More than one conductor will tell you that while the music of Mozart may look simple on the page, the myriad challenges that music poses are anything but simple. The composer, after all, wrote for a very different kind of orchestra, concert setting and audience than exist today. The very perfection of his creations belies the bewildering number of choices available to modern interpreters.

So the question arises: How can music so indelibly wedded to the aesthetics and performance practice of late 18th century classicism be brought alive, in all its infinite expressive variety, for early 21st century ears?

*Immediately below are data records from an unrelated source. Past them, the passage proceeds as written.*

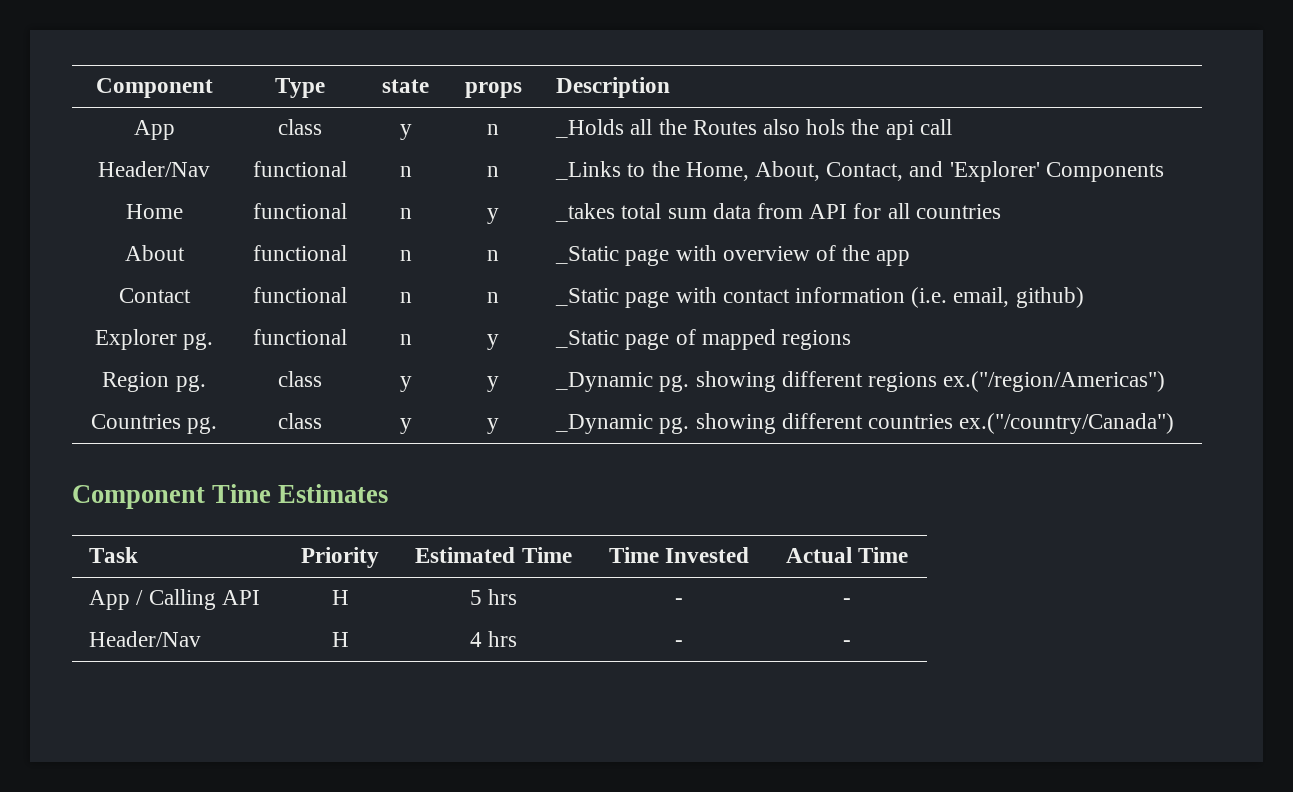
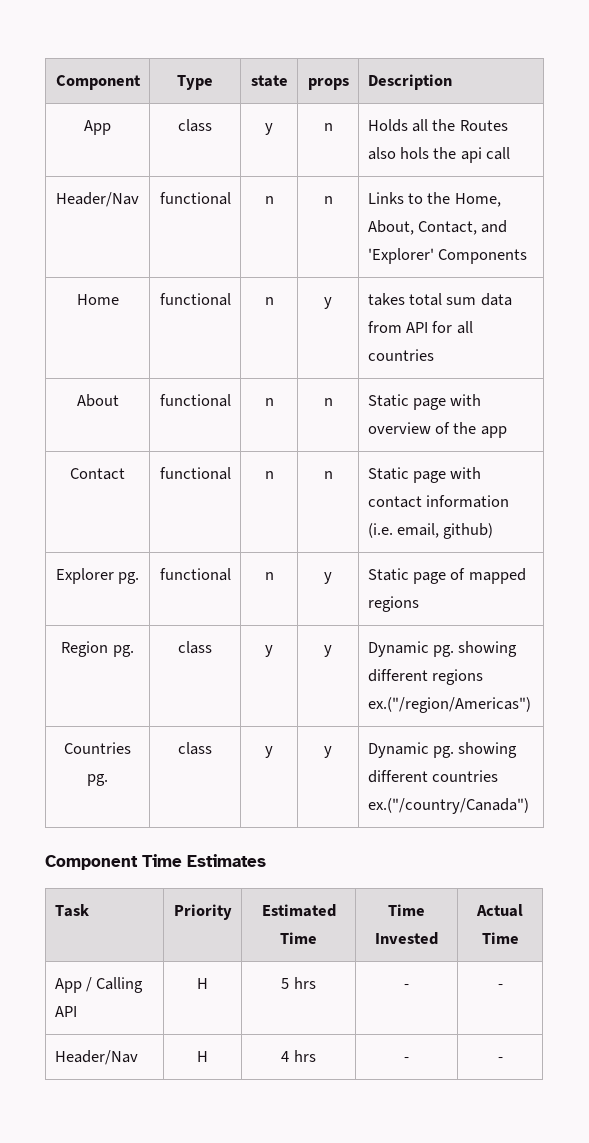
[555,119,625,138] _Holds -> [367,119,408,132] Holds
[555,161,622,180] _Links -> [367,192,404,204] Links
[555,203,616,222] _takes -> [367,293,405,306] takes
[555,246,620,264] _Static -> [367,394,409,407] Static
[555,288,620,306] _Static -> [367,467,409,480] Static
[555,330,620,348] _Static -> [367,568,409,581] Static
[555,372,654,392] _Dynamic -> [367,641,429,657] Dynamic
[555,414,654,434] _Dynamic -> [367,742,429,758] Dynamic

Manfred Honeck, the Austrian-born music director of the Pittsburgh Symphony, hails from the same country as Mozart and no doubt has grappled long and hard with the problem. The all-Mozart concert he conducted with a chamber-orchestra reduction of the Chicago Symphony Orchestra Thursday night at Symphony Center posited several solutions. Energy and grace wrestled for supremacy. In the end, energy won out.

Careful planning evidently went into the program, which surrounded two familiar masterpieces — a piano concerto and a symphony — with contrasting vocal works that turn up less often in concert. British pianist Paul Lewis assumed the solo duties for Mozart’s Piano Concerto No. 27 in B flat (K.595), and Swiss soprano Regula Muhlemann sang a motet and two arias. Both soloists supplied the element that seemed to be in short supply elsewhere in the concert: charm.

Lewis’ finely poised account of Mozart’s final piano concerto reminded one that it was with Mozart’s music that he had made both his Chicago recital debut in 2008 and his CSO debut the following year.

His affinity for the Viennese classical style echoes that of his teacher, the great Alfred Brendel. Lewis is his own man, however, when it comes to the pellucid fluency of his runs, the crispness of his articulations and the suppleness of his phrasing. Above all, he brought a gracious, singing quality to the long Mozart line that always flowed naturally out of the music and kept the horizon firmly in its sights. The orchestra’s alert accompaniment was at one with the pianist’s purposes, as was Stefan Ragnar Hoskuldsson’s dulcet flute obbligato in the opening movement.

The arias Mozart wrote for individual singers get scant attention at symphony concerts, so Honeck’s inclusion of two of them — the “Laudamus te” from Mozart’s Mass in C minor, and “Vorrei spiegarvi, oh Dio” (K.418) — was welcome, particularly in Muhlemann’s gleaming performances.

The young soprano, who was making her CSO debut, introduced herself with a zesty “Exsultate, jubilate” (K.165) before getting down to more demanding coloratura business with the two florid arias Mozart wrote for women in his life — one for his wife Constanze, the other for his sister-in-law Aloysia Weber.

Their two-octave-plus range tested Muhlemann’s technique to the max, and she negotiated them with bright, pure tone and all the agility and precision these showpieces require. (It was pure cruelty on Mozart’s part to expect a singer to leap from a low B to a high E in “Vorrei spiegarvi.”) If her sound was weak at the low end of her range, what a pleasure it was to discover a Mozart singer of such style, who clearly is going places in this repertory.

Honeck’s accounts of the “Clemenza di Tito” Overture at the beginning of the program and the Symphony No. 35 in D (“Haffner”) at the end were, overall, a long way from the sunny Mediterranean Mozart Chicago audiences are accustomed to hearing from Riccardo Muti.

Fast sections were taut and energized to a fault, as if Honeck were channeling the aggressive manner Georg Solti would bring to this repertory. The Austrian’s hyperactive podium manner, with its emphasis on whiplash attacks and clipped rhythms, also brought Solti’s Mozart to mind.

The “Haffner” symphony began with an Allegro con spirito Honeck drove at a fairly unrelenting clip. Fortunately he relaxed his grip enough in the middle movements to allow the music’s courtly elegance to have its way. There was nary a hair out of the place in the performance. Was Honeck trying to apply period-ensemble aesthetics to modern-orchestra Mozart? If so, the synthesis of impulse felt incomplete.